Reviews - What do customers think about Mathematical Physics: Applied Mathematics for Scientists and Engineers (Physics Textbook)?
This book is not the best one there is Mar 6, 2008
A fine book in terms of coverage but a few words of caution. If you are a person who might get confused by strange notation, then this book is definitely not for you. However, the book covers a wide variety of topics at a superficial level which is suitable for students learning mathematical physics for the first time. The discussion on the Green functions is very illuminating and the authors also spend a lot of time in Fourier/Laplace transforms. The exercises at the end of each chapter are also good for practice (another heads-up here, there are some places where the questions are either vague or do not make sense but the authors compensate with the errata list. Hope the book is updated by the next edition)
Mathematical Physics: A Good Elementary Text in Applied Mathematics Oct 1, 2007
This book is fantastic. It is a good introduction to many fundamental mathematical techniques used in physical sciences and engineering. The material is a must-know for all undergraduates in physical sciences and engineering. It's clear diagrams, step-by-step proofs, coupled with lecture-style explanations, make it easy for independent reading and understanding.

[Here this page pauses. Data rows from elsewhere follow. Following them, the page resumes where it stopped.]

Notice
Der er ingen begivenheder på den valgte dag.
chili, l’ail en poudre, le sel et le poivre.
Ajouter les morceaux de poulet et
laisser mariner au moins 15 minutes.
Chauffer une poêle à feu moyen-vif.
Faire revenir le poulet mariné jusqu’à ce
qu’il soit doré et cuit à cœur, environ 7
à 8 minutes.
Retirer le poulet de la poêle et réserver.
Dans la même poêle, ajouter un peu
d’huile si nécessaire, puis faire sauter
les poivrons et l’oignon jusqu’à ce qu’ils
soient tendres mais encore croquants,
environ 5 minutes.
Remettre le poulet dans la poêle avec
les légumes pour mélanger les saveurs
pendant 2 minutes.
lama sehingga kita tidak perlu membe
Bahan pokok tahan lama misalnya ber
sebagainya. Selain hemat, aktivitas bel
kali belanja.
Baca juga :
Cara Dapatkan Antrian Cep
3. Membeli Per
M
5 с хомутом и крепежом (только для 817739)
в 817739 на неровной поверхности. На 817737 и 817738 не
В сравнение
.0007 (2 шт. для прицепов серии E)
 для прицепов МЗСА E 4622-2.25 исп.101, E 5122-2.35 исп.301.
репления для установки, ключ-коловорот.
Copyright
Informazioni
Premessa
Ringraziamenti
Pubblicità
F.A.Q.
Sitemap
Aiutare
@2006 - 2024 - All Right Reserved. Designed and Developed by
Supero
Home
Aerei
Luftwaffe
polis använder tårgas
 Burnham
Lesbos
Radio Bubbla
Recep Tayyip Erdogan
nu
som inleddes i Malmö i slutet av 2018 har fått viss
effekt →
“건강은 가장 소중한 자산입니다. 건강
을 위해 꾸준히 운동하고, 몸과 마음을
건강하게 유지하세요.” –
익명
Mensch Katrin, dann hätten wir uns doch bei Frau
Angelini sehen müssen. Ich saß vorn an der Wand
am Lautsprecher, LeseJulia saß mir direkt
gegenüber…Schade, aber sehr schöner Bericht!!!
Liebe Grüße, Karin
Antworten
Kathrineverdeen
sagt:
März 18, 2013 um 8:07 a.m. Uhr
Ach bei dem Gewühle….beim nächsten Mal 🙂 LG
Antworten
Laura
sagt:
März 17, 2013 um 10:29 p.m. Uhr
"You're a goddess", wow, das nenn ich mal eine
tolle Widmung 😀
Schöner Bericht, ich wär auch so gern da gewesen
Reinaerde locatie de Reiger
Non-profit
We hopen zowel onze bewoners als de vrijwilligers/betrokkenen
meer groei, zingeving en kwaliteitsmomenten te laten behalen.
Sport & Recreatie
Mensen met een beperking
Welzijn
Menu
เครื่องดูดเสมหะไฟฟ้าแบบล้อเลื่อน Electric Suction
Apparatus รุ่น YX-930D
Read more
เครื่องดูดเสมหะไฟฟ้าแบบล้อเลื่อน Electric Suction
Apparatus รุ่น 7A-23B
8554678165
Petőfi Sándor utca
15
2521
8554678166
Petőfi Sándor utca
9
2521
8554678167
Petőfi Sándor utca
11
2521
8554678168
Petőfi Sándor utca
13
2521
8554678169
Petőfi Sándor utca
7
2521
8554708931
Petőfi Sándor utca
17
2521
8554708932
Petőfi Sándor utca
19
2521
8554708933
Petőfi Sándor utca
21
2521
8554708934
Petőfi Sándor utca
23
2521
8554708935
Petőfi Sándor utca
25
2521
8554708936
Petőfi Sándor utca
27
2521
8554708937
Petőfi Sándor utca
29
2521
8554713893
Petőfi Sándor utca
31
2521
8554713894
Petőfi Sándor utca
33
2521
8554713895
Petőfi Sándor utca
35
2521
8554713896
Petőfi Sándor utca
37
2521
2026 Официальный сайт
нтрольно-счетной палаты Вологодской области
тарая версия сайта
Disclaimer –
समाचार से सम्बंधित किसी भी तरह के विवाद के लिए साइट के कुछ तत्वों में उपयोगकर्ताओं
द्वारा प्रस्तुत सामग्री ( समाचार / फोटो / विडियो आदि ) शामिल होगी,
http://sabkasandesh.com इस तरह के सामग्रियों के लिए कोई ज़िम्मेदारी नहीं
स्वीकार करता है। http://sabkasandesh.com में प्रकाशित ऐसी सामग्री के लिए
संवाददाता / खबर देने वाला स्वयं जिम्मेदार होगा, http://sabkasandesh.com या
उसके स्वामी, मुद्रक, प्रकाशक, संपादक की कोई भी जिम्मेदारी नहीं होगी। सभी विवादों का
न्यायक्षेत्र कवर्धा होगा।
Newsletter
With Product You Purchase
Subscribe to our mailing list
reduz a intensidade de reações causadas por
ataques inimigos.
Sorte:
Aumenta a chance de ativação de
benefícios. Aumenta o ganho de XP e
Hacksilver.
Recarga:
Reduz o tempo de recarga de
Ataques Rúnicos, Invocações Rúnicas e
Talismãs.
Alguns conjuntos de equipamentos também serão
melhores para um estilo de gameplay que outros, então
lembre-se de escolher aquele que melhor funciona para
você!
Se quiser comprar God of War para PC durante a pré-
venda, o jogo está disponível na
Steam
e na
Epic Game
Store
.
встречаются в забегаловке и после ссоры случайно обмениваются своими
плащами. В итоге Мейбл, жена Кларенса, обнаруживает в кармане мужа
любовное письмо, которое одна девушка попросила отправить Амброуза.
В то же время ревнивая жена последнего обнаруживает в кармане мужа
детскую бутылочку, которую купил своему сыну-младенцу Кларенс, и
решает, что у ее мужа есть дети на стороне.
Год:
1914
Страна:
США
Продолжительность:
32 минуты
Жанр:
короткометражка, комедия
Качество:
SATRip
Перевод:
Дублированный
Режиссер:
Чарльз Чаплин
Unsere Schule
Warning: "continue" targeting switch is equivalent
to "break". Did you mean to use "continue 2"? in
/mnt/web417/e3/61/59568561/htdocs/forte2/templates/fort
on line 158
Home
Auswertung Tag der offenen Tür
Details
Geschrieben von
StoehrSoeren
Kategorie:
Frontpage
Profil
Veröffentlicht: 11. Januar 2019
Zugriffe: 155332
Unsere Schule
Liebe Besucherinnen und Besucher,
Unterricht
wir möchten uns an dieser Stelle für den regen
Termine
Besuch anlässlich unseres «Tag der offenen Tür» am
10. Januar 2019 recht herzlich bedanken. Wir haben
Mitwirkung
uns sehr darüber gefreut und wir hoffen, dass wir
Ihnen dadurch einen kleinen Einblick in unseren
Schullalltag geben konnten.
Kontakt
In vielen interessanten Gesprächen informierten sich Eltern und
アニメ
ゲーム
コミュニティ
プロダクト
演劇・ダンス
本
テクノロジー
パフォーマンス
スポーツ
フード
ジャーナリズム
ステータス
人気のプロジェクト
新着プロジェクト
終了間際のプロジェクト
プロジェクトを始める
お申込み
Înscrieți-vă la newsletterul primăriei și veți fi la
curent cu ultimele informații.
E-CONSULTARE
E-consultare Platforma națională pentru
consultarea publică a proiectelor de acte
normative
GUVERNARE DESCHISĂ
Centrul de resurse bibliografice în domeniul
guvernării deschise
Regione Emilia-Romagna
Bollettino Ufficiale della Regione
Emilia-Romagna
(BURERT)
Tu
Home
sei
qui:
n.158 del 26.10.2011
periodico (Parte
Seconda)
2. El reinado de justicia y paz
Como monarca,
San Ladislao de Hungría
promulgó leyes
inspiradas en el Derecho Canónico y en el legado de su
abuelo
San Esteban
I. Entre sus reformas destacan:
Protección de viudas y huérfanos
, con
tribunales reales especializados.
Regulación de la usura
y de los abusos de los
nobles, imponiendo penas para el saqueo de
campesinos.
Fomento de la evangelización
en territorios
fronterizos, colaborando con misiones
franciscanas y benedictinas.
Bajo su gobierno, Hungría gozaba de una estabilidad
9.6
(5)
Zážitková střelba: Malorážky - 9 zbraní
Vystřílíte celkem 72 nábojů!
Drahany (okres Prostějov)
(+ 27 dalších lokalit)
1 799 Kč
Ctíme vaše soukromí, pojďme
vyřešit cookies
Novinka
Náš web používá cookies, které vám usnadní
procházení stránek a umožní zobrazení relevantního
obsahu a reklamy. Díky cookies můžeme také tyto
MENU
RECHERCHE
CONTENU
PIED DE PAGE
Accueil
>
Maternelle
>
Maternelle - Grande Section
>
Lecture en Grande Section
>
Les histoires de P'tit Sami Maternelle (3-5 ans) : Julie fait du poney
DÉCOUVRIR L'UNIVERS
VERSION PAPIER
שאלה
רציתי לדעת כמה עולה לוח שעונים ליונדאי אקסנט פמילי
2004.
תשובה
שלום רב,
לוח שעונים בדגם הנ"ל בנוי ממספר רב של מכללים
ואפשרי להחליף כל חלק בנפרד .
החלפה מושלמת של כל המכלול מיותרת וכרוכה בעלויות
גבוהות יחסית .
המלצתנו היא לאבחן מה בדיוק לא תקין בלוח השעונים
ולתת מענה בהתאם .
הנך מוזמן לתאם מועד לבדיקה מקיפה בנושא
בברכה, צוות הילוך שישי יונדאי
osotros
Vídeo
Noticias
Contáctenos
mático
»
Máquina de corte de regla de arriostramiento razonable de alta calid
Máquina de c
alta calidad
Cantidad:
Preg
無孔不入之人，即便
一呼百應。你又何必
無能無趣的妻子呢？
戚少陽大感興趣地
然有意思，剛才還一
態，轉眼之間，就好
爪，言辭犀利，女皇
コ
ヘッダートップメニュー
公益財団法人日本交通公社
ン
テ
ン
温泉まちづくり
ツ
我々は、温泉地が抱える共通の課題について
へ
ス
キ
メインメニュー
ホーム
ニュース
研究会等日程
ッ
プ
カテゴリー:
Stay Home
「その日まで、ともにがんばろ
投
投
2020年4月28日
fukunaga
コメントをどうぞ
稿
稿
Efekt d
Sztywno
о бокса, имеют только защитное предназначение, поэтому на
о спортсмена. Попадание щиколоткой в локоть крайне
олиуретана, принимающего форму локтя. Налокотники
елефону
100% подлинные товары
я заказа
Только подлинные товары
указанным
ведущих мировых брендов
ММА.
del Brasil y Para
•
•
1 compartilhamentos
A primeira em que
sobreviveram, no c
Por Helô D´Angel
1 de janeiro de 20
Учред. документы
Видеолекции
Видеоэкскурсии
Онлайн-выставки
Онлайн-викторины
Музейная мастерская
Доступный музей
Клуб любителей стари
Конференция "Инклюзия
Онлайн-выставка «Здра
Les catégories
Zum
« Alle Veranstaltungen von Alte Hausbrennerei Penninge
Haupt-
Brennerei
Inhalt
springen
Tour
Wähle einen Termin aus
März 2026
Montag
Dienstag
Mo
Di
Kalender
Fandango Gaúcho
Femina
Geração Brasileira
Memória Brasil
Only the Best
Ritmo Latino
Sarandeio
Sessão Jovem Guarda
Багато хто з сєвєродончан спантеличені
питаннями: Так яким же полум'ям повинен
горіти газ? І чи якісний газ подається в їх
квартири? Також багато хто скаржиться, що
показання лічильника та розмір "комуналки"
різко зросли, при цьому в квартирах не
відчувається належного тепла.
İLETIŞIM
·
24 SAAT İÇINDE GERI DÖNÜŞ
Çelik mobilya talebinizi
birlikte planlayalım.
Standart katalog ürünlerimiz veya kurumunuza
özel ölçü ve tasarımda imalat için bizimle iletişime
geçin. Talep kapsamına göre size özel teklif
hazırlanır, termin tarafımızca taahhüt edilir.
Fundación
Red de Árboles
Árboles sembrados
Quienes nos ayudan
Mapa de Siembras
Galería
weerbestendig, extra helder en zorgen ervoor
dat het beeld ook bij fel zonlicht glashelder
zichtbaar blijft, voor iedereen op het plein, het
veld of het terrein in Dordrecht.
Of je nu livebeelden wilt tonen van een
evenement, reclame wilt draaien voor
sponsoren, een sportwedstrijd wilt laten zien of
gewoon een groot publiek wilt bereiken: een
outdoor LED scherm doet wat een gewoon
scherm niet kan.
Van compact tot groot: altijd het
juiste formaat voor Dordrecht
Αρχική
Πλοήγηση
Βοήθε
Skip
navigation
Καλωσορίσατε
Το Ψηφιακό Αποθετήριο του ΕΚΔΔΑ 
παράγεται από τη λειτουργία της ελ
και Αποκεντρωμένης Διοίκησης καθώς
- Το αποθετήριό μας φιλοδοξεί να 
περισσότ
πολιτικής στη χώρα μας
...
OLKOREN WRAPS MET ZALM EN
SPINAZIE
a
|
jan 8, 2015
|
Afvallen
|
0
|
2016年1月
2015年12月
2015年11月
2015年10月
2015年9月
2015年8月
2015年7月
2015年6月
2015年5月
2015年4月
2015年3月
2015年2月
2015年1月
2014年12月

mostly for physics majors Jun 26, 2006
For those of you who love maths and physics, this book will be a pleasure to read. It teach you the maths needed for much of physics. The title might be a trifle misleading though. A substantial portion of the maths is unlikely to be used by the typical engineer or chemist. Like the use of contravariant and covariant vectors. Mostly used just in physics. Outside physics, the only context that springs to mind is if you are an engineer involved with coding GPS applications that require Einstein's Theory of General Relativity.
But, ok, much of the maths could be apropos to fields outside physics. The use of contour integrals and residues comes to mind. A beautiful and powerful idea that should be learnt by anyone who has to deal with complex integrals.